By contrast, the Centers for Disease Control and Prevention (CDC) estimates that 15,000 to 30,000 deaths occur annually in the U.S. from Clostridium difficile (C. diff), which may be as many as from all drunk driving and AIDS-related deaths combined. Three million Americans a year are sickened by C. diff.

The CRE points to a 2008 article in the American Journal of Infection Control that stated that C. diff rates were 13 per 1,000 hospitalized patients. Death rates from C. diff are as high as 1 in 40. According to the Washington Post, "one study found C. diff on the hands of almost 60 percent of doctors and nurses caring for infected patients."

The CRE says that the death and disability toll from C. diff has been met with a profound lack of appropriate response from health authorities. It adds that while federal agencies routinely order the private sector to spend enormous sums on compliance with regulations that may save a relative handful of lives, far more serious hazards go practically unnoticed.
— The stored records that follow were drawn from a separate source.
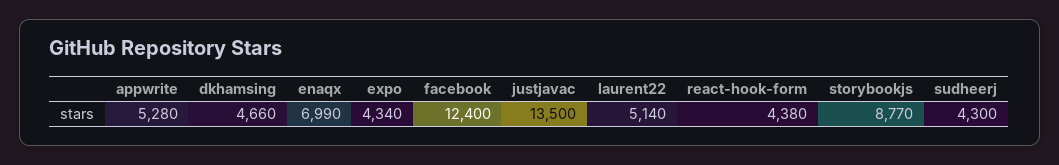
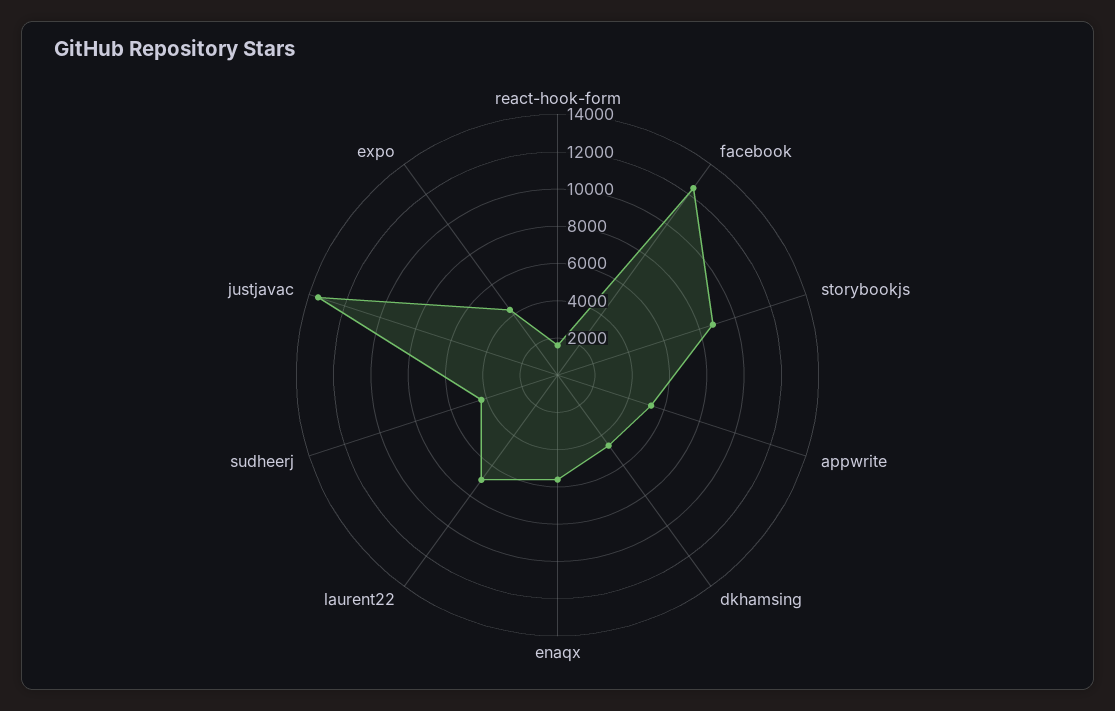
enaqx: 6990 -> 5500
laurent22: 5140 -> 7000
react-hook-form: 4380 -> 1500

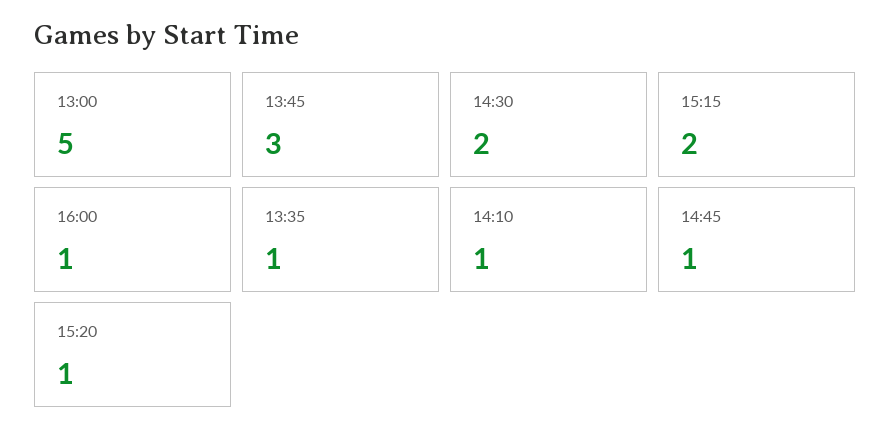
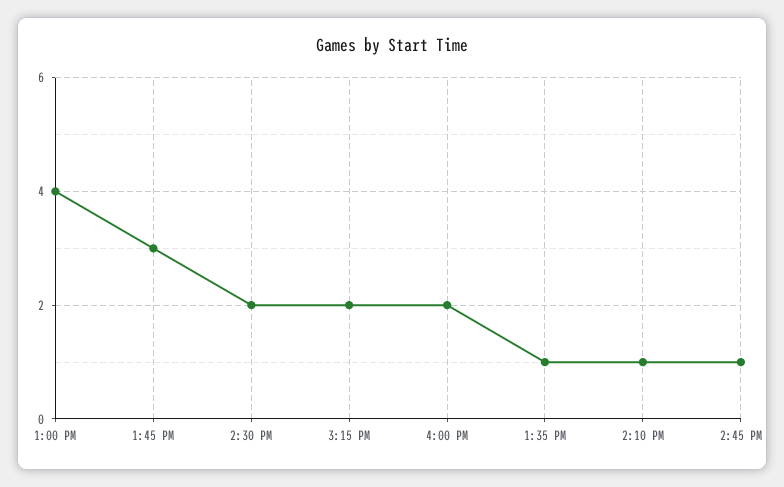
13:00: 5 -> 4
16:00: 1 -> 2
15:20: 1 -> none

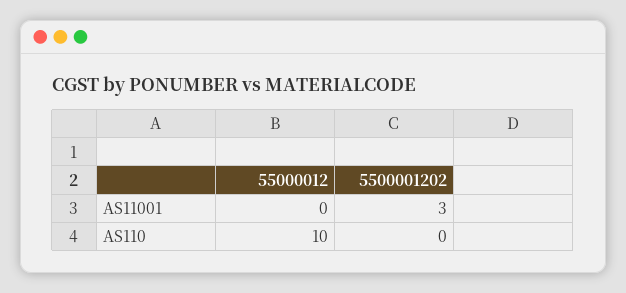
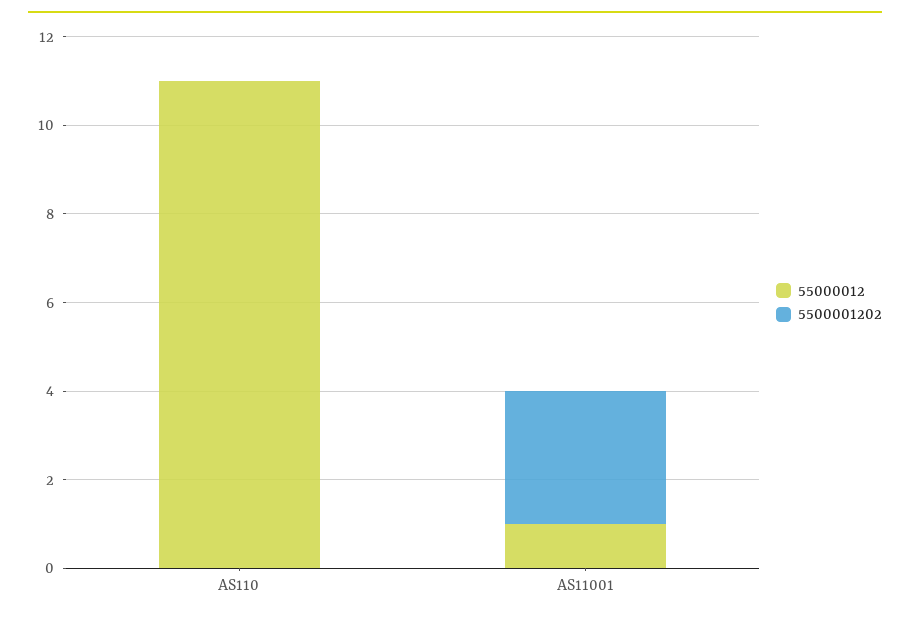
55000012, AS11001: 0 -> 1
55000012, AS110: 10 -> 11

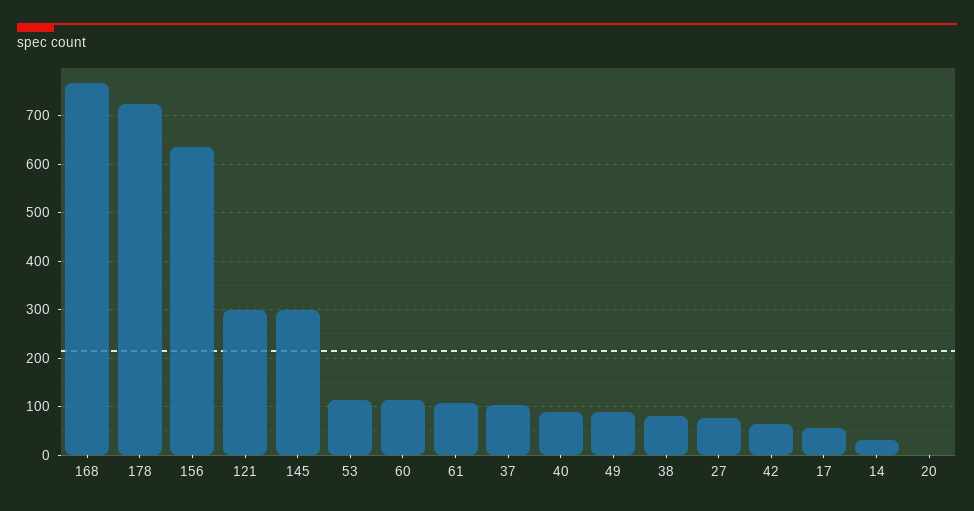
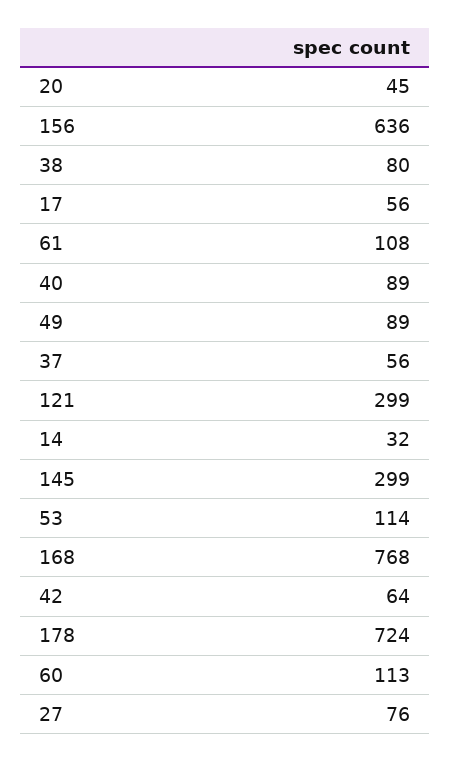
37: 100 -> 56
20: 0 -> 45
The CRE adds that the use of cost-benefit analysis and league tables is often scorned by regulatory activists who claim that true costs are not captured by the analyses. Rejection of quantitative tools for regulatory decision-making, however, can result in agency priorities being set by NGOs and bloggers instead of by need. The CRE says that federal authorities need to focus their regulatory and enforcement activities on C. difficile with a level of resources commensurate with successfully tacking a preventable disease vector that is killing hundreds of people and sickening tens of thousands more every week.